Problem statement: Rewrite the part of the piece on Fiona J Sperryn's woven artwork starting at "The largest hanging" and ending at "each piece progresses.", renaming "hanging" to "weaving".

# Start of Text shown

Fresh from London Craft Week…

‘The Cornish landscape always evokes an emotional response in me. The sun dazzling off the water, the splash of the sea, the salty breeze on my face, the call of the gulls. In ‘Scapes’, I’m responding to these sensations, escaping into my imagination, conjuring a landscape’.

Fiona J Sperryn’s recent body of work has been developed on the TC2 digital jacquard loom from her original mark-making. The creative journey started with dirty charcoal drawing outdoors, using local materials and responding to the essence of landscapes visited and imagined.

This was followed by photography and scanning, a clean digital translation into the coded files recognised by the loom. Bobbins were wound with multiple strands of colour and the pieces were handwoven,  indigo dip-dyed and painted once off the loom.

The largest hanging in the ‘Scapes’ series measures 76 x 170cm and the smallest pieces 18 x 15cm within 28cm frames made of recycled ‘Polcore’. Continuing Fiona’s  work with colour blending on the loom in this series, strands of yarn of varying thicknesses are used together with subtle grading of tone and colour as each piece progresses.

The artworks are handwoven using mainly industrial ‘deadstock’ yarns, which include tencel, linen, bamboo, rayon, silk and cotton. It is important to Fiona to limit purchase of new yarn and the creation of waste.

The series was recently exhibited as part of London Craft Week with Future Icons Selects at the Oxo Tower Bargehouse alongside 70 artists and makers, including a number of tapestry and hand weavers.

Fiona hand weaves her artwork in a rural studio in Cornwall and is an active member of Design-Nation. She produces woven pieces to commission for artists and designers.

Fiona additionally offers expert tuition in digital jacquard weaving on the TC2 loom in her studio and is a lecturer at Falmouth University.

Contact: Fiona J Sperryn
IG: @fionajsperryn
FB: Fiona J Sperryn Art

With thanks to Fiona for the text and images

Exhibition: The Tangible Project for London Craft Week 2023

The Tangible Project

Venue: gallery@oxo Oxo Tower Wharf, Barge House St, London SE1 9PH
Dates: 10-14 May 2023
Instagram: @the_tangible_project

Three textile artists Amelie Crépy, Jacqueline James and Line Nilsen are creating The Tangible Project with five other very different artists and makers for London Craft Week, 10-14 May 2023.

# End of Text shown
# Start of Record list

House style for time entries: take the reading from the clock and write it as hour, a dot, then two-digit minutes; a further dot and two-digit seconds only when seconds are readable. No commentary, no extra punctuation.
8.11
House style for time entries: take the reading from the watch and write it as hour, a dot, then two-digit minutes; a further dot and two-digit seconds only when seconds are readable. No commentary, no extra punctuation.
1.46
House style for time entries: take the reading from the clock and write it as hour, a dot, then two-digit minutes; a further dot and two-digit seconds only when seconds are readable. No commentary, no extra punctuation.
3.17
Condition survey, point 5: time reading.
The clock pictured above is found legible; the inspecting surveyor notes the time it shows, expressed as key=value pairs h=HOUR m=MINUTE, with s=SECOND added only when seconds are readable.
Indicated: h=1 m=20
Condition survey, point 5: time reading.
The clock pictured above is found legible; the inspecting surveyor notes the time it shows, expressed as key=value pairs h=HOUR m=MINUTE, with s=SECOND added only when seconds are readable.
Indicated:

# End of Record list

Finished task:
The largest weaving in the ‘Scapes’ series measures 76 x 170cm and the smallest pieces 18 x 15cm within 28cm frames made of recycled ‘Polcore’. Continuing Fiona’s  work with colour blending on the loom in this series, strands of yarn of varying thicknesses are used together with subtle grading of tone and colour as each piece progresses.